__TASK OBJECTIVE__:
In the excerpt about Craig Hall, copy the passage from "Craig Hall is" up to and including "2nd district court.", swapping "District 33" for "District 34".

__EXCERPT PROVIDED__:
========================================================================

Craig Hall is an American politician and a former Republican member of the Utah House of Representatives representing District 33. In 2021 Hall was appointed by Governor Spencer Cox to a judgeship on Utah's 2nd district court.

==Early life and career==
Hall graduated from Taylorsville High School, earned his BA from Utah State University, and his JD from Baylor University's Baylor Law School. When not at the legislature, Hall works as an attorney for Intermountain Healthcare. Hall has been named one of Utah's “Legal Elite” by the Utah Business Magazine.

==Elections==
To challenge District 33 incumbent Democratic Representative Neal Hendrickson in 2012, Hall was selected by the Republican convention from four candidates, and won the November 6, 2012 general election with 4,234 votes (52.8%) against Democratic nominee Liz Muniz, who had won the Democratic Primary against Representative Hendrickson.

========================================================================

__SUPPLIED MATERIAL__:
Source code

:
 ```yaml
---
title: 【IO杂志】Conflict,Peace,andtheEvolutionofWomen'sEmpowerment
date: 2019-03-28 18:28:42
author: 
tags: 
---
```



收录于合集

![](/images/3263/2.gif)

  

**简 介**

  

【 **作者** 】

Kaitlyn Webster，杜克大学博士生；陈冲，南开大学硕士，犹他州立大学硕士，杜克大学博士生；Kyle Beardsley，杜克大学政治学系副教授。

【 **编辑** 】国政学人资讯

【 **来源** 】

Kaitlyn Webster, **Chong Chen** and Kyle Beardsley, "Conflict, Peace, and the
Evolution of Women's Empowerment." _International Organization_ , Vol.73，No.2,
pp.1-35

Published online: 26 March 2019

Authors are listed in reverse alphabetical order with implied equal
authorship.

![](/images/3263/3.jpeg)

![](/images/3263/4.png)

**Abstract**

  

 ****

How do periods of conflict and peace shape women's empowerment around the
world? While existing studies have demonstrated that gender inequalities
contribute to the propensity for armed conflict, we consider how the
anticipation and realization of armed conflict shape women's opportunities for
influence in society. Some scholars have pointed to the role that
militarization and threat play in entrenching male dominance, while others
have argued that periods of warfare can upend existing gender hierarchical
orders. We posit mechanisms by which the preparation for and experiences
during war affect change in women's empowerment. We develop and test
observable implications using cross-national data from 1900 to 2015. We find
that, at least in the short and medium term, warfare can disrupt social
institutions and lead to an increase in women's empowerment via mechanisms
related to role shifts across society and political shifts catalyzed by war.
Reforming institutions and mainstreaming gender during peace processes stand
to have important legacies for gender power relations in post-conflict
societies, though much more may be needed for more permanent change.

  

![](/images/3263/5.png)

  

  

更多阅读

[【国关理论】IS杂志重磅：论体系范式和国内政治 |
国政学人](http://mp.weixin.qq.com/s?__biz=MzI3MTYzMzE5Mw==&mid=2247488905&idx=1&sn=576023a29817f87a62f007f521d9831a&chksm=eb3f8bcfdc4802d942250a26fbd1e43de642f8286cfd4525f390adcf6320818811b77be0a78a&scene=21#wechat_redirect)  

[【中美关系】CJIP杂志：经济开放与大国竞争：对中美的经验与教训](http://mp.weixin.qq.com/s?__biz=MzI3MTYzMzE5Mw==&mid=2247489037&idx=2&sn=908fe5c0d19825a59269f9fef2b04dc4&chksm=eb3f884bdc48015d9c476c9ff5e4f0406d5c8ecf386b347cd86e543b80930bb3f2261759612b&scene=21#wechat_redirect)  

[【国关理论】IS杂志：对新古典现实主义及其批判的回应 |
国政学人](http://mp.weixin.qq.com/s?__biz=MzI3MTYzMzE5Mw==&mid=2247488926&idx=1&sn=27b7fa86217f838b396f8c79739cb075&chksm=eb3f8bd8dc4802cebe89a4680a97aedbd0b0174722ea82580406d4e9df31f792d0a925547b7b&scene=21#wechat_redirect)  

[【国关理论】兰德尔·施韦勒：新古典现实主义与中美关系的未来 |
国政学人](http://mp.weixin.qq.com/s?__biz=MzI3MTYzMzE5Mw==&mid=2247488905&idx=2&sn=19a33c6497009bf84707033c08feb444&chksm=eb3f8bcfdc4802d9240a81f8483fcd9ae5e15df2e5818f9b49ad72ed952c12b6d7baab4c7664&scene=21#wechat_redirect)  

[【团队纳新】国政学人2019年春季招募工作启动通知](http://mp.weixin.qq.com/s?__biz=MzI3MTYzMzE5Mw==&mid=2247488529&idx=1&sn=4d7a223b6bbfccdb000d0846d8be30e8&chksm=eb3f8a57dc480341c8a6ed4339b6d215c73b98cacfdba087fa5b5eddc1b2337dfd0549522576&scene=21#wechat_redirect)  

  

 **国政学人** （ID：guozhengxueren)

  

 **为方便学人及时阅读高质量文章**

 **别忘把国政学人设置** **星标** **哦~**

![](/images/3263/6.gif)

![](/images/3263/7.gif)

========================================================================

__RESPONSE AREA__:
Craig Hall is an American politician and a former Republican member of the Utah House of Representatives representing District 34. In 2021 Hall was appointed by Governor Spencer Cox to a judgeship on Utah's 2nd district court.